Transcribed page contents:
- - -
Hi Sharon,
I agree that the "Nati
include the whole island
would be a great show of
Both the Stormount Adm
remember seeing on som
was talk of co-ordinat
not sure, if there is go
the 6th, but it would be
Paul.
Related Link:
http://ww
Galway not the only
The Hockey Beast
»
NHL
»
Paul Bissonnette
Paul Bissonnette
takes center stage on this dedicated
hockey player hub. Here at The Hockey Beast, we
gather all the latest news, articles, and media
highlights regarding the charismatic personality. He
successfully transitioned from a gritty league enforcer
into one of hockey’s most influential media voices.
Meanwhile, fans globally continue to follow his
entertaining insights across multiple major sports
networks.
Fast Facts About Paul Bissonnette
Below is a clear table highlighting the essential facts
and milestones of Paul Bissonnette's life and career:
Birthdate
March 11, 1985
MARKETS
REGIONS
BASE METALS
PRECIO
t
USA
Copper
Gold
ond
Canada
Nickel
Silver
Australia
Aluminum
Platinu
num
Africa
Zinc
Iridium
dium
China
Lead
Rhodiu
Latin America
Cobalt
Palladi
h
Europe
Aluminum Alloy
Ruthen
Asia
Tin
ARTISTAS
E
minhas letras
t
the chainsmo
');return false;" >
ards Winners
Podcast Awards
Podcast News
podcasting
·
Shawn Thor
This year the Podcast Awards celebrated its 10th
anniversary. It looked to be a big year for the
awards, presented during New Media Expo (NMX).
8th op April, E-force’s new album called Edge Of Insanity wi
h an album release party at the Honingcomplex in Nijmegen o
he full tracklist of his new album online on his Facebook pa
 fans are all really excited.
- - -
▸ **EXERCISE DETAILS**
Would you copy every line of the entries in which "Bissonnette" appears?

▸ **YOUR RESPONSE**
Paul Bissonnette
Paul Bissonnette
Fast Facts About Paul Bissonnette
and milestones of Paul Bissonnette's life and career:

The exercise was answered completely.